When I was 5 years old, I started making pots of chamomile tea. I was fascinated with tea parties and seeing the joy on my parents’ faces when they took their first sip from what I had created. I also served them slices of Polish apple cake or cinnamon biscuits that were often in the kitchen, ready to be devoured and enjoyed.
I’ve been making pots of tea ever since – it is my ritual every day that keeps me nourished and satisfied. I also love the whole tradition of hosting a morning or high tea – celebrating its goodness as well as enjoying healthy homemade treats such as wholemeal buttermilk scones. My great love of tea inspired me to design our Organic Tea Collection. A good pot of tea can warm the body and is abundant with healing properties that make you feel good all over. More specifically, tea contains natural antioxidants called flavonoids. Antioxidants slow down ageing by reducing the free radicals in the body.
This May, thousands of Australians around the country will be hosting their own morning tea in support of the Cancer Council’s Biggest Morning Tea. As a big supporter of cancer research (my husband Paul lost his mother to cancer), I’ve put together my top tips on how to host a purely delicious and healthy morning tea for your friends and loved ones.
For me, there is no better way than food to heal and nourish your body, mind and soul.
MY TOP TIPS ON HOW TO HOST A HEALTHY MORNING TEA
1. Choose quality wholefood ingredients
If you start with good ingredients – you’ll always have great results in the kitchen. It is my belief, that you can take any recipe and make it healthier, as well as delicious. My gluten-free carrot cake is made from protein-rich almonds, and it has almost 1 kg of carrots! My Healthy Baking Cookbook features the most wonderful buckwheat olive oil scones topped with blueberry chia jam which tastes magnificent. I also have at least 3 healthy banana bread recipes in the Healthy Baking which I created when I owned The Healthy Chef Cafe in Avalon Beach.
2. Experiment with alternative flours
I love baking with alternative flours such as oat, spelt or buckwheat flour. Buckwheat, for example, is rich in antioxidants such as rutin, which helps to reduce blood pressure and improves blood circulation. It also contains the amino acid tryptophan, which makes serotonin in the body – a feel good chemical responsible for feelings of wellbeing and happy digestive health!
3. Offer to brew a delicious pot of healing tea
My favourite morning teas are Rise + Shine Breakfast Tea, Green Goddess (oolong tea) and GenMaiCha green tea. Studies show that black tea (Rise + Shine) can benefit cholesterol levels and reduce the risk of heart disease. Green Tea can help stabilise blood sugar and reduces stress on the adrenal glands. Oolong tea can accelerate your metabolism and assist in weight loss.
4. Keep it simple
When I create my recipes, I look for simplicity. I will also often make a few versions of the same recipe to cater for individual diets or taste preferences.
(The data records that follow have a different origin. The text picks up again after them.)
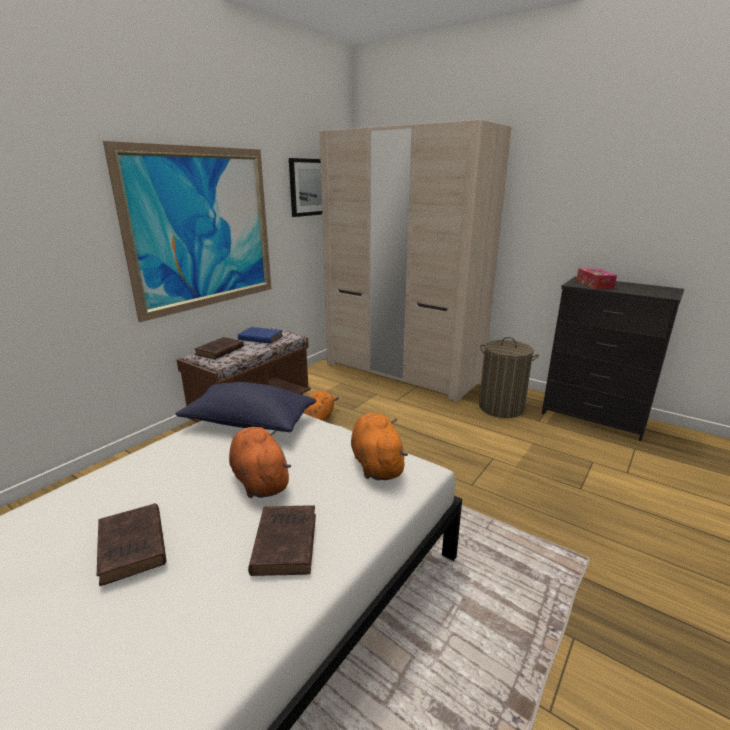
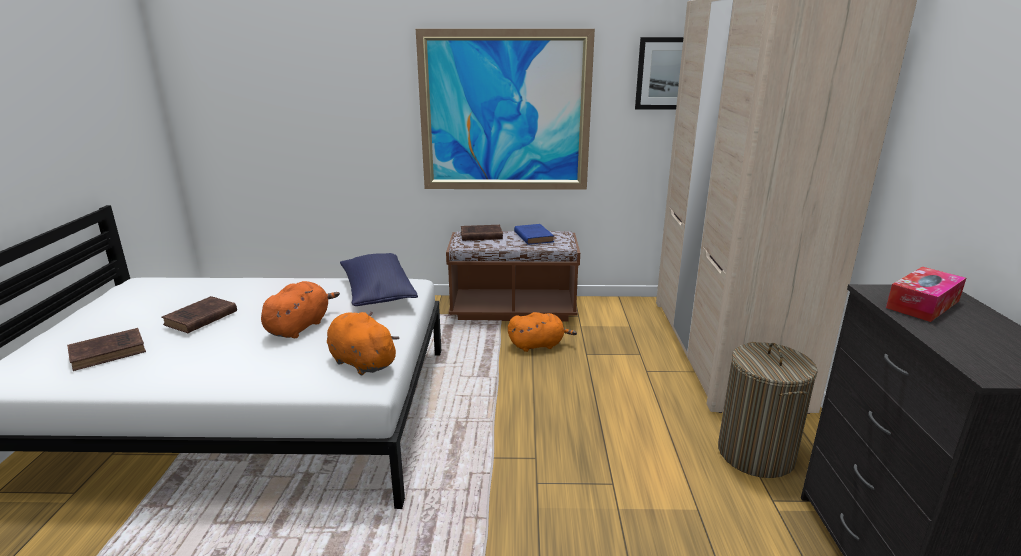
camera: 55 degrees right, 0 degrees up
brown book [248,505,316,576] -> brown book moved to [67,328,146,371]
orange plush toy [351,413,408,480] -> orange plush toy turned 90 degrees counterclockwise [327,312,399,375]

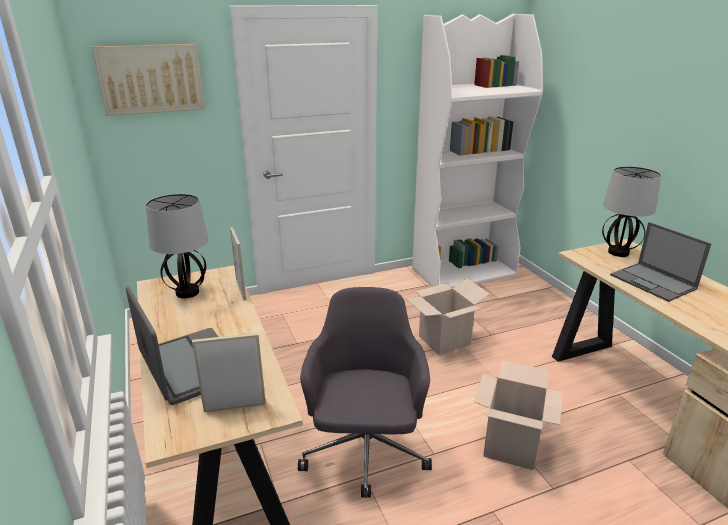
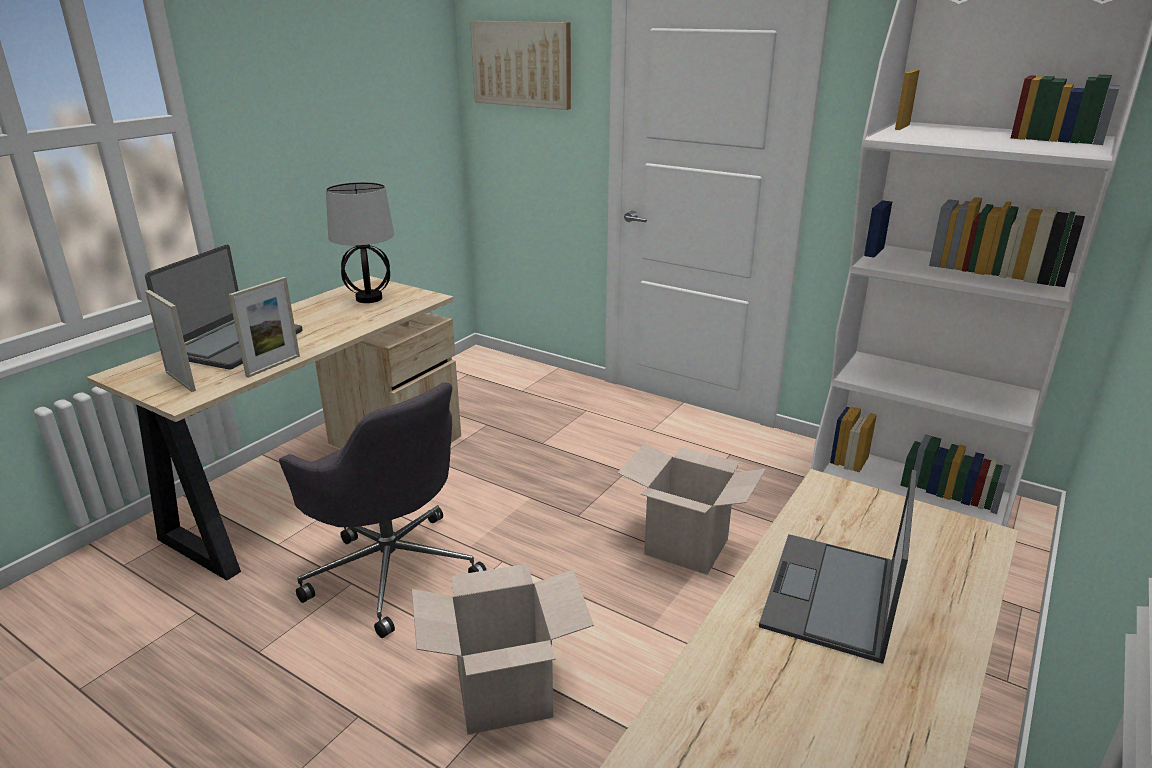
camera: 55 degrees right, 0 degrees up
picture frame [230,227,246,301] -> picture frame moved to [229,277,300,378]
grey office chair [298,287,432,498] -> grey office chair turned 75 degrees clockwise [279,382,486,638]
table lamp [602,166,661,257] -> none

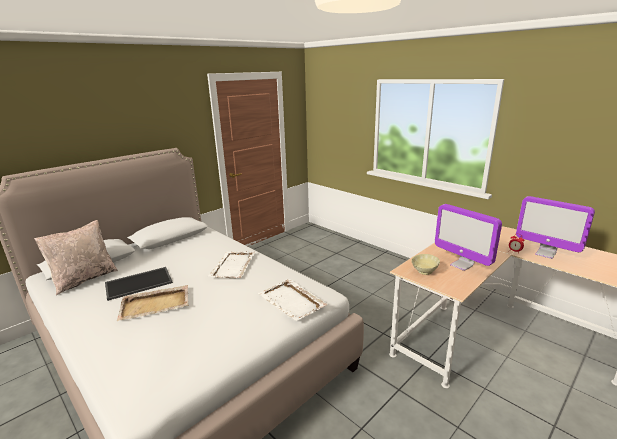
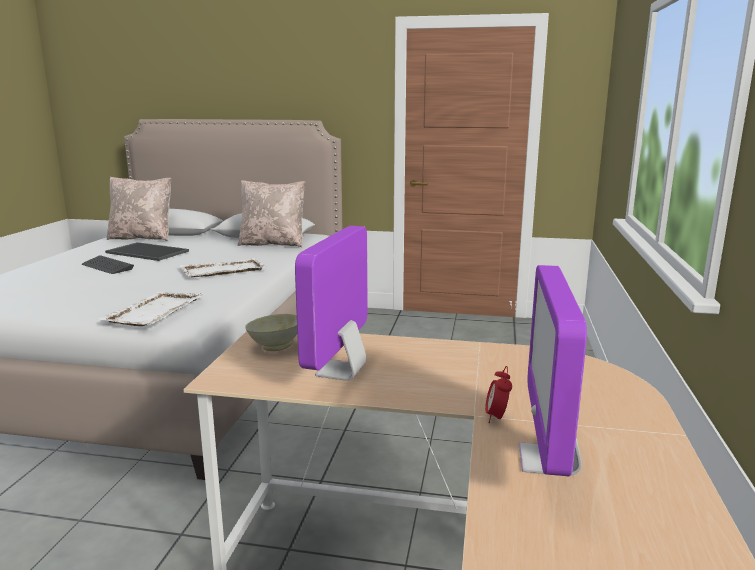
camera: 55 degrees right, 5 degrees down
beige tray [116,285,188,321] -> keyboard [82,255,134,274]
none -> beige pillow [238,180,305,248]

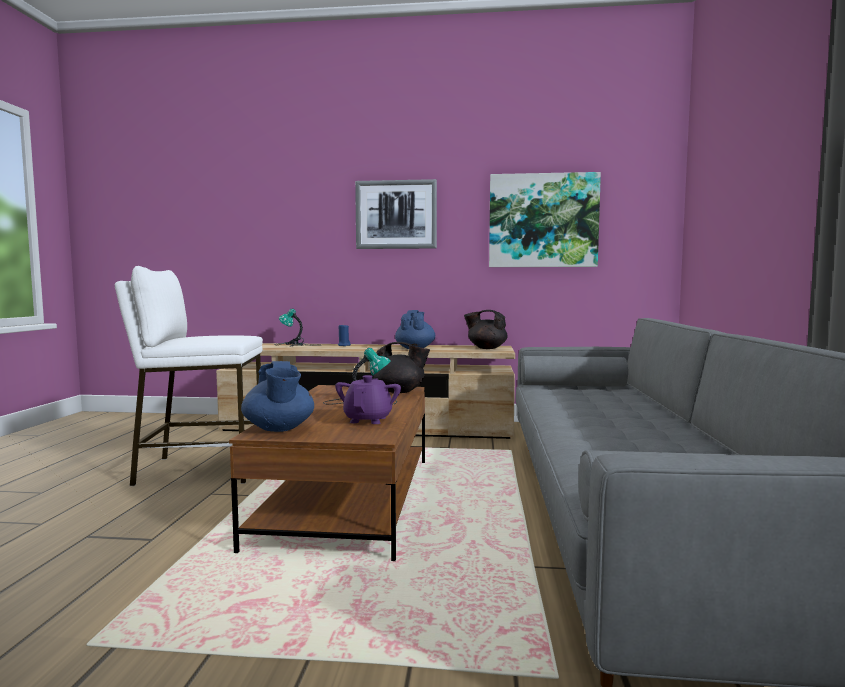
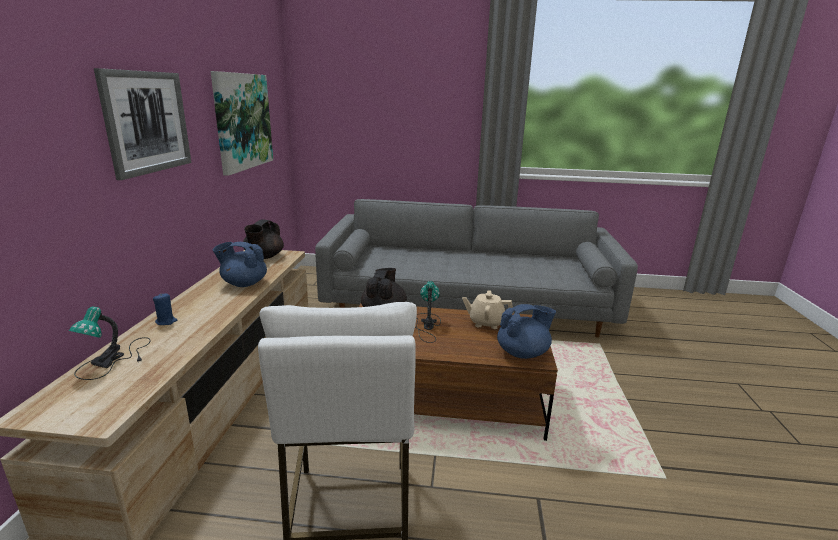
camera: 90 degrees left, 15 degrees up
purple teapot [335,375,401,424] -> beige teapot [462,290,513,329]

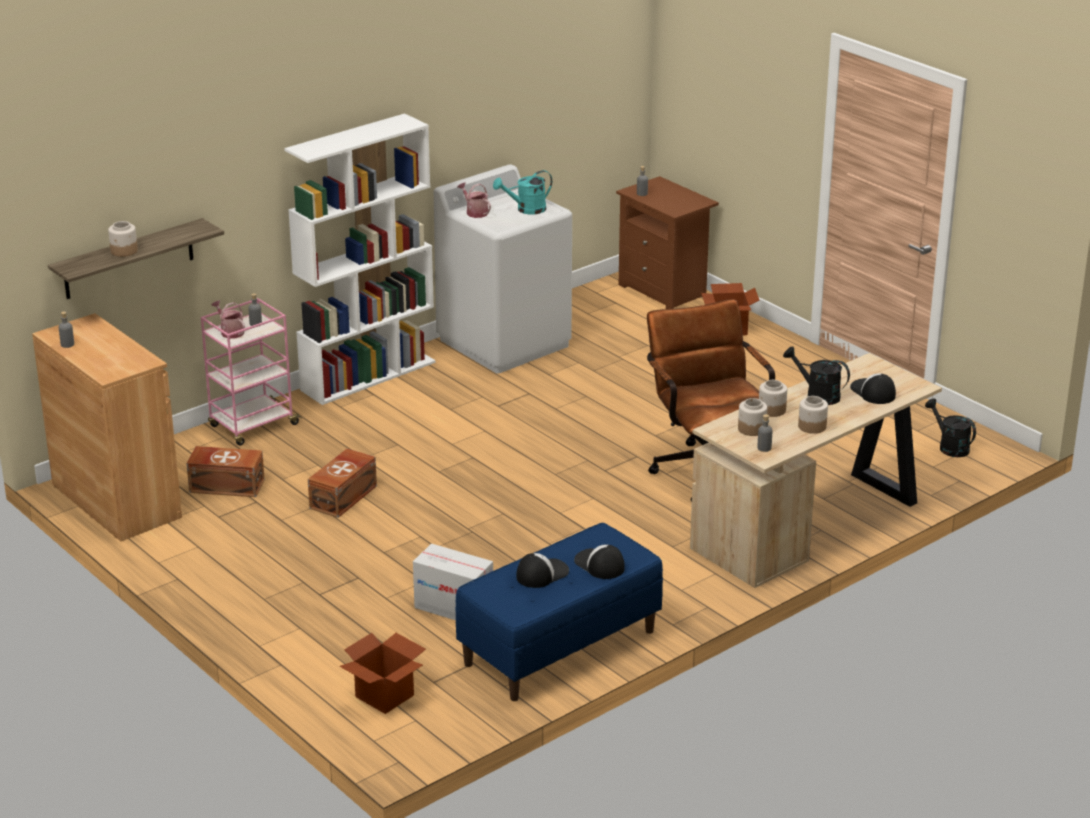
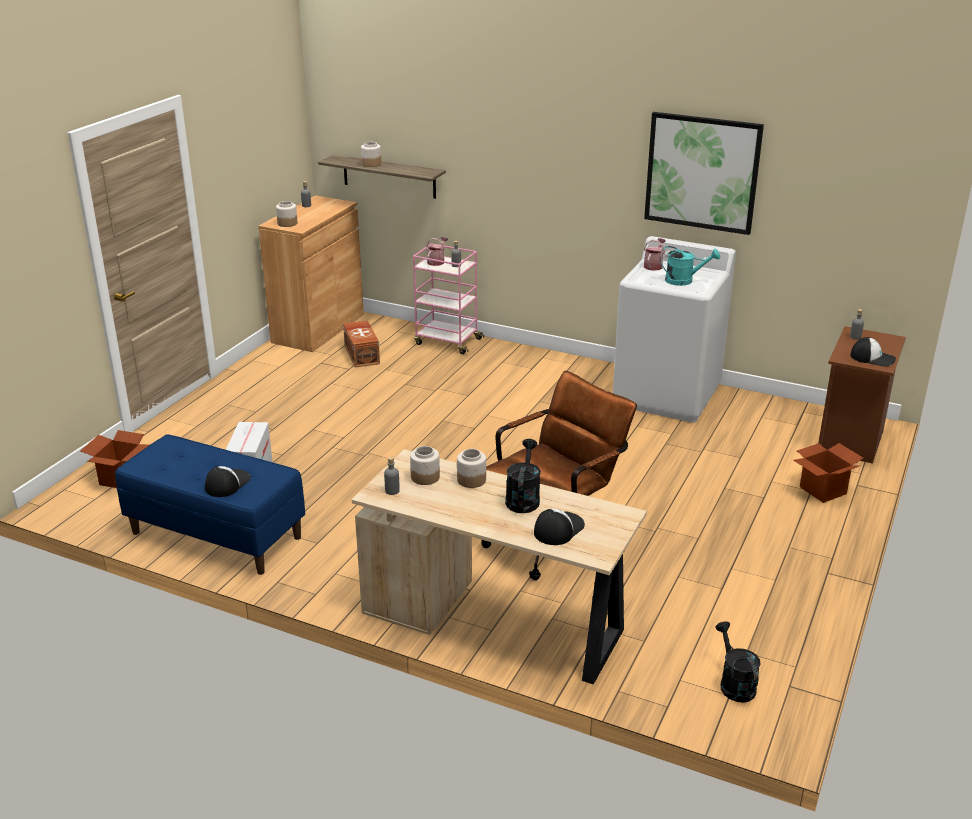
camera: 65 degrees right, 0 degrees up
white bookcase [284,113,435,405] -> none
brown storage box [308,449,377,518] -> none
turquoise watering can [493,170,552,214] -> turquoise watering can turned 150 degrees clockwise [660,246,720,286]
cap [516,553,569,588] -> cap moved to [850,337,896,367]
jar [798,396,828,434] -> jar moved to [276,201,298,227]
black watering can [925,398,976,457] -> black watering can turned 45 degrees counterclockwise [715,622,760,703]
none -> picture [644,112,764,235]

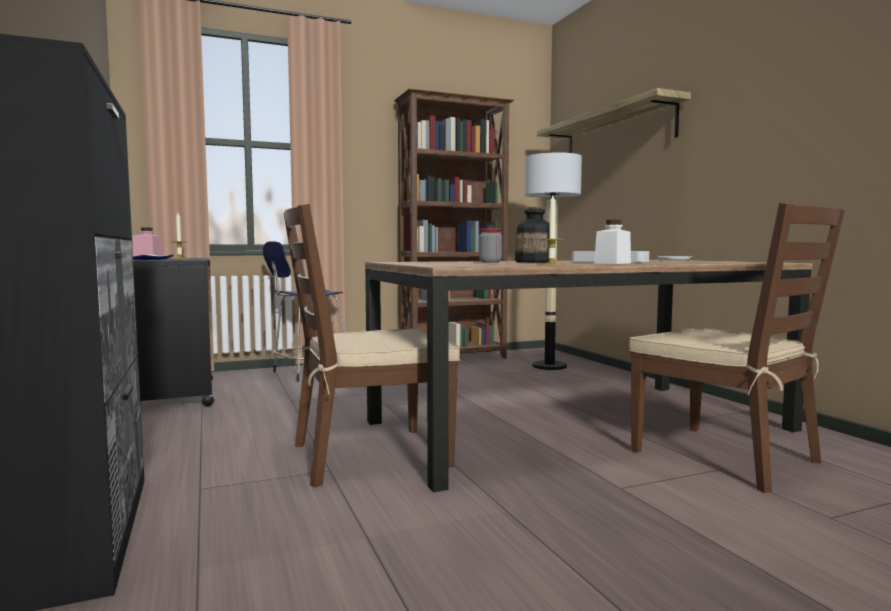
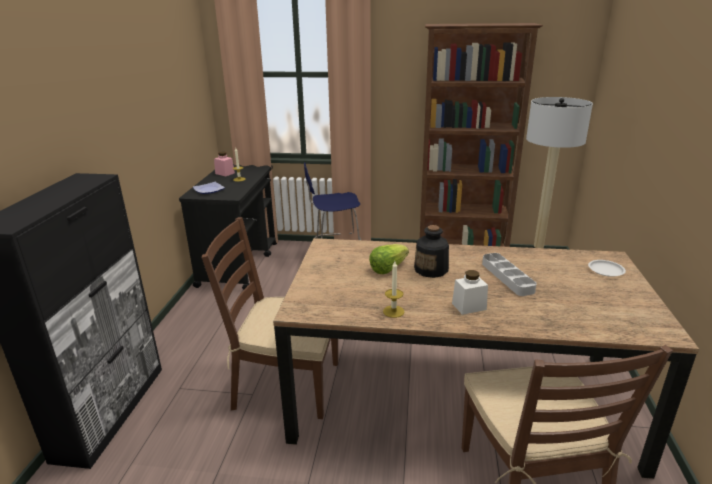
camera: 30 degrees right, 20 degrees up
jar [479,228,502,263] -> lettuce [369,244,409,274]
shelf [537,88,691,153] -> none

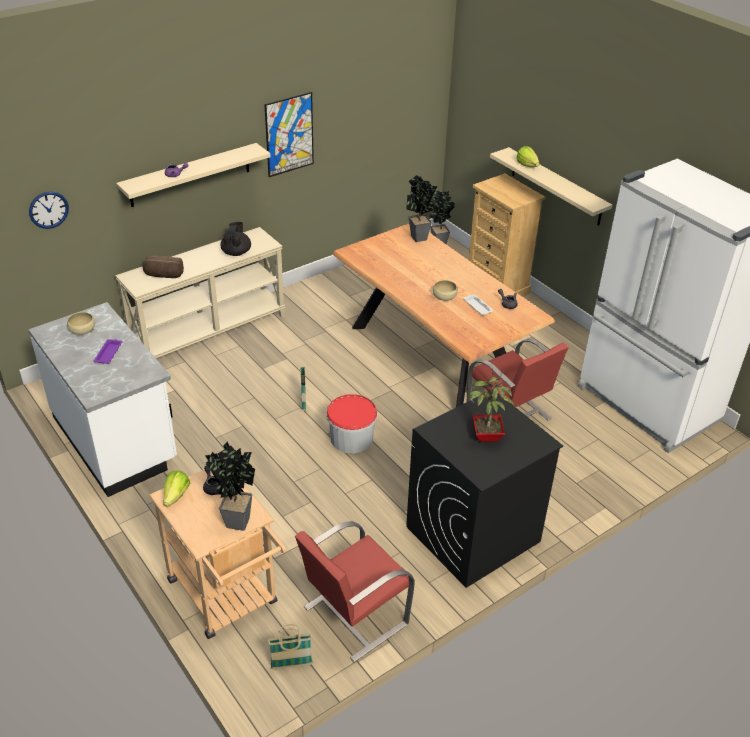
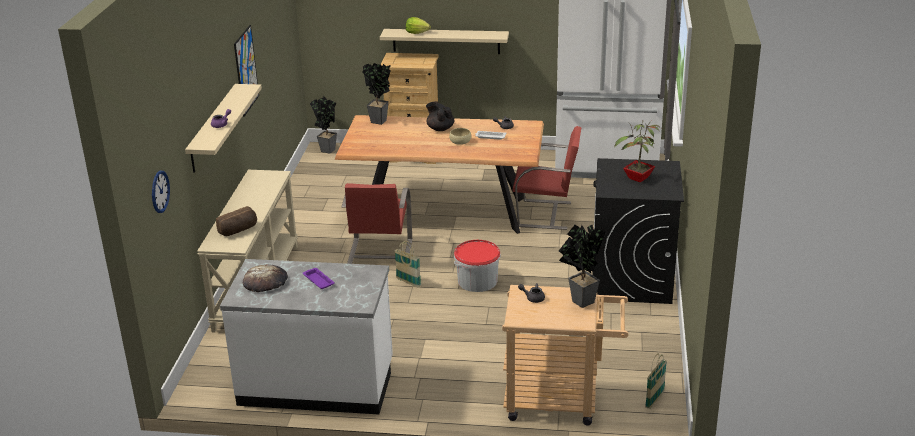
camera: 45 degrees left, 10 degrees down
beige bowl [67,312,95,335] -> bread [243,264,288,292]
lettuce [164,470,190,507] -> none
black teapot [221,222,251,256] -> black teapot moved to [426,101,454,131]
red chair [295,521,415,662] -> red chair moved to [342,183,412,264]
5. You can’t go wrong with chocolate
I have a whole chapter dedicated to chocolate in my latest cookbook Healthy Baking. Cocoa or good quality dark chocolate is high in antioxidants. According to The American Journal of Clinical Nutrition, the high antioxidant content of cocoa has been linked to a reduced risk of cardiovascular diseases, such as heart disease and stroke.
When buying chocolate either to eat or to use in my recipes, I make sure I buy quality; that they are not filled with emulsifiers, hydrogenated vegetable oils and cheap fillers –the darker, the better. If I’m using cocoa powder for baking, I use a good quality dark European cocoa powder such as Naked Chocolat Dark for recipes that requires a smooth, rich and sophisticated flavour such as chocolate cake.
If I’m creating raw desserts, cakes and smoothies or need a more natural and less intense chocolate flavour, I use Naked Chocolat Mylk that has a milder taste profile. My recipe for home made raw mylk chocolate in the baking book also contains cashew butter which makes it absolutely irresistable.
6. Swap out your store-bought jams and make them yourself!
You can make a simple berry jam by using only a few, simple whole food ingredients without refined sugar. Blueberry jam is my favourite as it has no added sugar, just caressed ever so gently with vanilla and lemon. I thicken my jams with only a few spoonfuls of white chia seed, so it dollops off the spoon perfectly. Preparing recipes this way is the best way to indulge your sweet tooth without feeling bloated and guilty afterwards!
7. Cook with love in your heart and magic happens
Food is meant to be enjoyed with friends and loved ones. I believe the good energy you put into making your food translates into a wonderful experience for those eating it.